The Value of Solar

“The greatest Value is reflected in the stable cost of solar electric power when compared to the inflationary cost of the utility power.” PV systems, over their lifetime, produce electricity at a stable price. Installed PV cost is almost entirely capital related, with very low operating and maintenance (O&M) costs. Estimated O&M falls between 0.5%-0.75% per year. And fuel costs are zero; this being the greatest advantage of PV over fossil-based fuels.

Just as insurance or certain financial investments provide a “hedge” value against undesirable future conditions, PV provides a hedge against invariable coal, nuclear and natural gas price rises. The primary value of solar is created by eliminating fuel price uncertainty.

If a PV installations cost can be amortized into a long-term financial note, say a mortgage, that cost will be far more affordable and predictable than paying the full cost at the time of installation, the typical method. Either way, the cost of a PV installation must be thought of as a long-term investment.

According to , investment means: “the investing of money or capital in order to gain profitable returns, as interest, income, or appreciation in value.” In the case of PV, “appreciation in value” best describes its major benefit. While the actual monetary worth of the PV equipment may not appreciate, the value is still there and will grow.

And not only does the value of the solar power reduce the utility cost to cool, heat and operate a residential or commercial building where the power is used, according to an article in the October 1999 issue of The Appraisal Journal , “… home value increases by about $20 for every $1 [of permanent] reduction in annual utility bills.” *

One huge advantage, t his value does not accumulate gradually over the life of the installation, like a homes mortgage equity growth. The value is immediate, it exists from the day the system begins to generate power.

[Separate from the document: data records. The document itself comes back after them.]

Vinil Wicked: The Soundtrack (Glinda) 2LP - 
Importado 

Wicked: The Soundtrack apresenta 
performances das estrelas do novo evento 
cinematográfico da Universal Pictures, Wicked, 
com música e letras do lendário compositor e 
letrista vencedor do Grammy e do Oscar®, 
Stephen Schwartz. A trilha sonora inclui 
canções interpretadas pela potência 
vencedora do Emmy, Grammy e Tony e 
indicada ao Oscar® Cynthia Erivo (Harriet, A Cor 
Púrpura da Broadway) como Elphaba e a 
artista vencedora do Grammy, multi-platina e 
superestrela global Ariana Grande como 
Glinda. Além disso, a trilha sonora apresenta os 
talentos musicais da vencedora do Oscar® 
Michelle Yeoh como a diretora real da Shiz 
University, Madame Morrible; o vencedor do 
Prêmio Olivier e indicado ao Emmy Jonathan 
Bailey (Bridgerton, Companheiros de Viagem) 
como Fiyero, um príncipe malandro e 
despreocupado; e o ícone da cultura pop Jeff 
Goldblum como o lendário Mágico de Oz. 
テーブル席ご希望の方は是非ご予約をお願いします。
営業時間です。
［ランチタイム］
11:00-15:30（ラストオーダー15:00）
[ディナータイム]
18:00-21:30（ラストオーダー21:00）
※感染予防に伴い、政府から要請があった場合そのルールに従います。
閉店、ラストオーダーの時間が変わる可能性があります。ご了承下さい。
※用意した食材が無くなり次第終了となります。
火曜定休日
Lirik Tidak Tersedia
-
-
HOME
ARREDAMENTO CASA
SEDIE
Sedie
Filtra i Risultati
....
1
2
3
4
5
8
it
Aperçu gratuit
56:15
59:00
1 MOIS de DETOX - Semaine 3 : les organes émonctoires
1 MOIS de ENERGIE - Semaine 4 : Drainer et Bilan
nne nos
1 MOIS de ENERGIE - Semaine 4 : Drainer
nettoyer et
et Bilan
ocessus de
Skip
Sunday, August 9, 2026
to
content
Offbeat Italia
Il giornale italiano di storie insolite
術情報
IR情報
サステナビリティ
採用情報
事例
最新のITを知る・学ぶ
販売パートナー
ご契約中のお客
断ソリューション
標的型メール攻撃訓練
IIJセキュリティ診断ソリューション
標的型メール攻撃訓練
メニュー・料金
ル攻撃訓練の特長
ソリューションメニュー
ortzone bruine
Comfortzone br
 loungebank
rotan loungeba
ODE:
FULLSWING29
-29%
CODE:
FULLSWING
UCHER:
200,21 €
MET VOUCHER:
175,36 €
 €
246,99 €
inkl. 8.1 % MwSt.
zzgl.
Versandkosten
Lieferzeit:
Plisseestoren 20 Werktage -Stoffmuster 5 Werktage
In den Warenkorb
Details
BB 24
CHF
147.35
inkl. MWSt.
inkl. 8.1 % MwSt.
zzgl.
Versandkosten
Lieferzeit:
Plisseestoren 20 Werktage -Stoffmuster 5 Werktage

A PV system is an investment that will not only generate value in the form of ever more valuable electricity, it will immediately increase a homes resale value plus pay back it's entire cost over a period of years.

*Reprinted with permission from The Appraisal Journal (October 1999), © by the Appraisal Institute, Chicago, Illinois.

Installed Cost

A PV installations cost depends mainly on its design. A roof mounted and grid interactive system with no battery backup, and large enough to generate an average of 20 AC kW hr per day in Fort Worth, Texas, approximately 5300 DC Watts might cost between $6800.00 and $7500.00 per installed DC kilowatt. A similar system about half that size and output, 2600 DC Watts, may cost $7500.00 to $8000.00 per DC kilowatt installed.

Deciding to include battery backup capacity can increase the cost by as much as 40-50% depending on the type of batteries used and the capacity in Amp hours required. While trackers will increase the daily output per square meter of PV, the installed cost can be 40%-50% greater. And like batteries, trackers will proportionately increase the cost per kW hr of all the power generated.